## Supplied records
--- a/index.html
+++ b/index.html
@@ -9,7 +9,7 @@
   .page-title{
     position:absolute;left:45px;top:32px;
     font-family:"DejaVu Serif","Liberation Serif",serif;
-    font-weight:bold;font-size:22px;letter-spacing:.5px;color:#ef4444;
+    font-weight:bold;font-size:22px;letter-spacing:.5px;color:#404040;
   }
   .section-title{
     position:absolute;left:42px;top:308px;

## Work required
Bring together all lines from the listing that contain the word "bold".

## Result for this exercise
-    font-weight:bold;font-size:22px;letter-spacing:.5px;color:#ef4444;
+    font-weight:bold;font-size:22px;letter-spacing:.5px;color:#404040;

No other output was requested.